• _Try it_
Below this sentence is a listing; return exactly its lines from the one with "- 682 029 |" to the one with "P.O. Trivandrum-695522 |", both kept, and nothing more.

• _Recorded data_

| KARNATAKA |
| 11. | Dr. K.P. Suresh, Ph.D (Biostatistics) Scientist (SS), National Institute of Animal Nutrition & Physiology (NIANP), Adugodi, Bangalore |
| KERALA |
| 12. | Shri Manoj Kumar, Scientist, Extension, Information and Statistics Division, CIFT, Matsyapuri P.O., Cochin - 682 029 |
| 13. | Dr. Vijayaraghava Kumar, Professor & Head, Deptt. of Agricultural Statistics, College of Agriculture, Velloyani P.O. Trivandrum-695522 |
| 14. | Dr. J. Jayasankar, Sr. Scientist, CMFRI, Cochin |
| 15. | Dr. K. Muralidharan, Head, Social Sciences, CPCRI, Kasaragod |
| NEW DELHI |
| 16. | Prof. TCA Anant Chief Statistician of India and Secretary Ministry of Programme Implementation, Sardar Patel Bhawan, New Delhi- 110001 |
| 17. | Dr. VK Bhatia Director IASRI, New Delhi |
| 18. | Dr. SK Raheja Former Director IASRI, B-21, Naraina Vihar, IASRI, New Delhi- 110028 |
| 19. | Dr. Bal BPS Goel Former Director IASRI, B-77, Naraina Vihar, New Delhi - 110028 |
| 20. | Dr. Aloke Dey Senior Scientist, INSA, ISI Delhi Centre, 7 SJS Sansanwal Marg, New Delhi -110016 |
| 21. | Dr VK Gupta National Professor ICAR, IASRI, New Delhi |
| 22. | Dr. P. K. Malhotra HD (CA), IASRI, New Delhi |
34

---

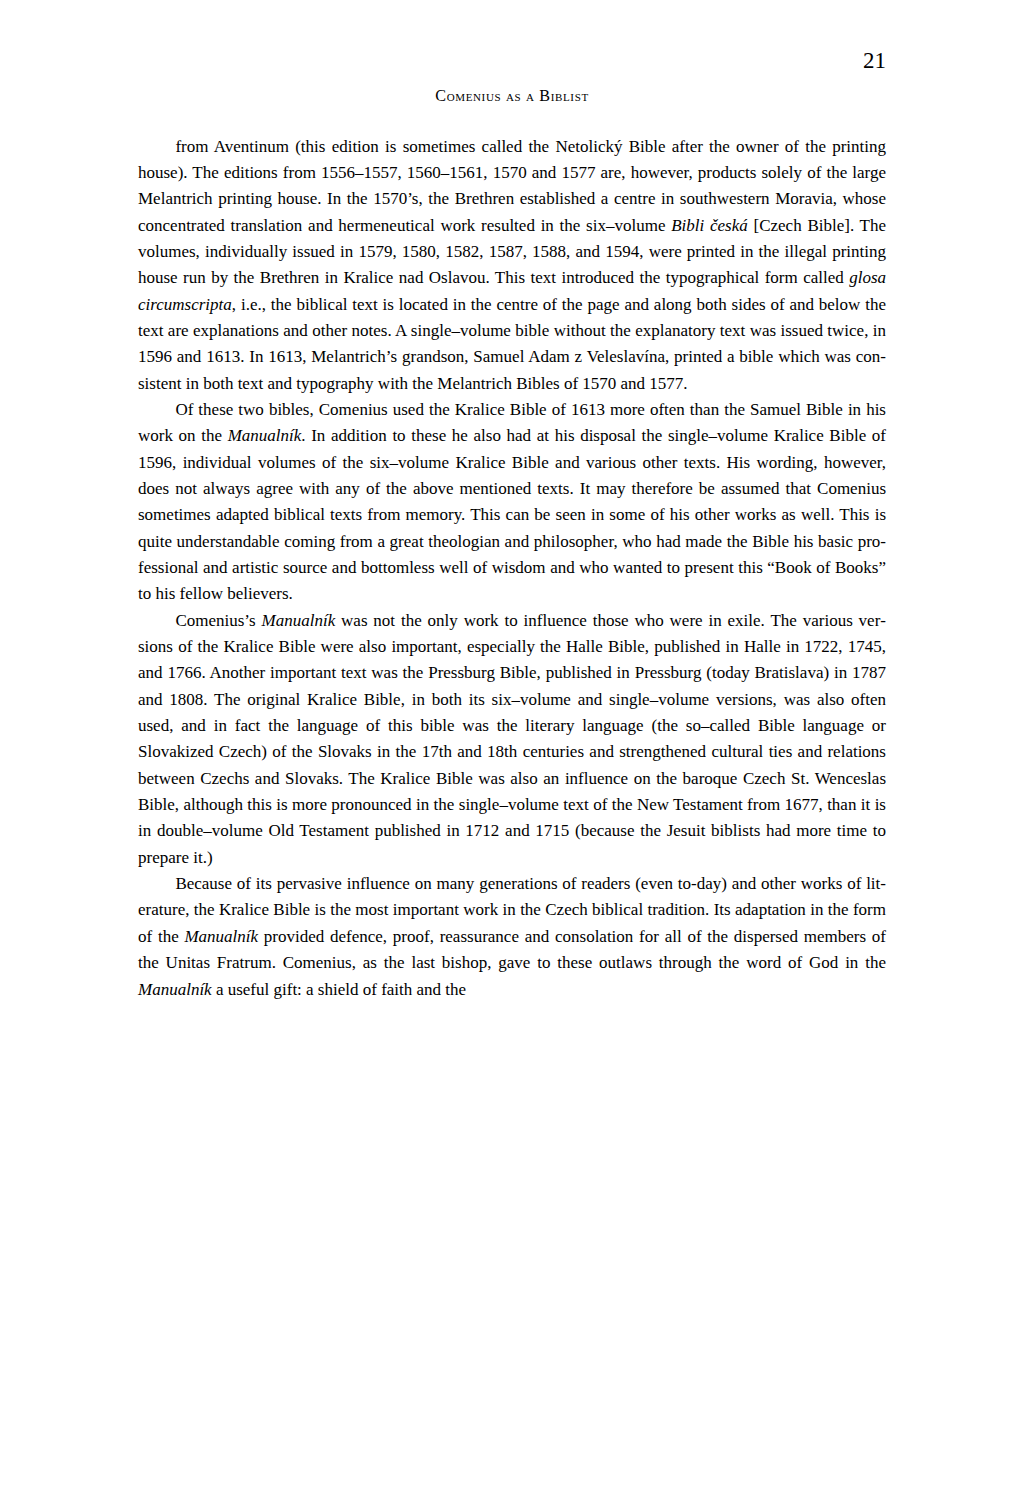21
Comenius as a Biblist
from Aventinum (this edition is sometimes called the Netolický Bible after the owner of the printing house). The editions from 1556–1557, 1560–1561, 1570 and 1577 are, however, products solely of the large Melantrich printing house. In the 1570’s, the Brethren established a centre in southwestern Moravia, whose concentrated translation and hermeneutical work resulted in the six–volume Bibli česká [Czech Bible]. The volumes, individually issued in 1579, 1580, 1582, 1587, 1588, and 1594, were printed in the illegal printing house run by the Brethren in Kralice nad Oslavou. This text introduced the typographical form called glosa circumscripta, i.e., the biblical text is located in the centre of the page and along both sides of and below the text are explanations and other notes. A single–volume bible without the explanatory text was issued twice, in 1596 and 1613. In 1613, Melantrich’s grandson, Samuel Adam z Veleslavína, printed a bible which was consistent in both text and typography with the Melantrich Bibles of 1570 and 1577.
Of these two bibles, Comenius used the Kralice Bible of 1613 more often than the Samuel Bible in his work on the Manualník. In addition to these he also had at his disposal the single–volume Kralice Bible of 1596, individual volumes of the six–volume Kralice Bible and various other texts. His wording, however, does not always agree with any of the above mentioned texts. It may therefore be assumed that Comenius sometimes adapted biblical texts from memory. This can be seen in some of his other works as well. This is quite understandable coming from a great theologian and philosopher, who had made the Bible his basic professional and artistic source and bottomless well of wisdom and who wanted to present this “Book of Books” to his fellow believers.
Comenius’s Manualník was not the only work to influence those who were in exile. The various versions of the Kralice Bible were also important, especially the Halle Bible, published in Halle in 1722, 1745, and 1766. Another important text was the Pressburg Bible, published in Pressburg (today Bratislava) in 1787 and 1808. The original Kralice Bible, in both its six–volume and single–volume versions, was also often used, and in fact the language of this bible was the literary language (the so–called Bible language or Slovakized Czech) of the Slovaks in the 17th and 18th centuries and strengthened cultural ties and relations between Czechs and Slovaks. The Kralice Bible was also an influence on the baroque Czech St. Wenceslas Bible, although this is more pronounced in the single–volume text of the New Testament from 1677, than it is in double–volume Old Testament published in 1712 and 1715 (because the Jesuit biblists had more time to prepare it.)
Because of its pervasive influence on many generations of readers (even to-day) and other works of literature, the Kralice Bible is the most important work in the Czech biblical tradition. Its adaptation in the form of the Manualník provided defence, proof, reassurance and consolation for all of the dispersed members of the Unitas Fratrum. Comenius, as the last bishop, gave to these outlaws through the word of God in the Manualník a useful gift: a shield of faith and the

• _Written answer_
| 12. | Shri Manoj Kumar, Scientist, Extension, Information and Statistics Division, CIFT, Matsyapuri P.O., Cochin - 682 029 |
| 13. | Dr. Vijayaraghava Kumar, Professor & Head, Deptt. of Agricultural Statistics, College of Agriculture, Velloyani P.O. Trivandrum-695522 |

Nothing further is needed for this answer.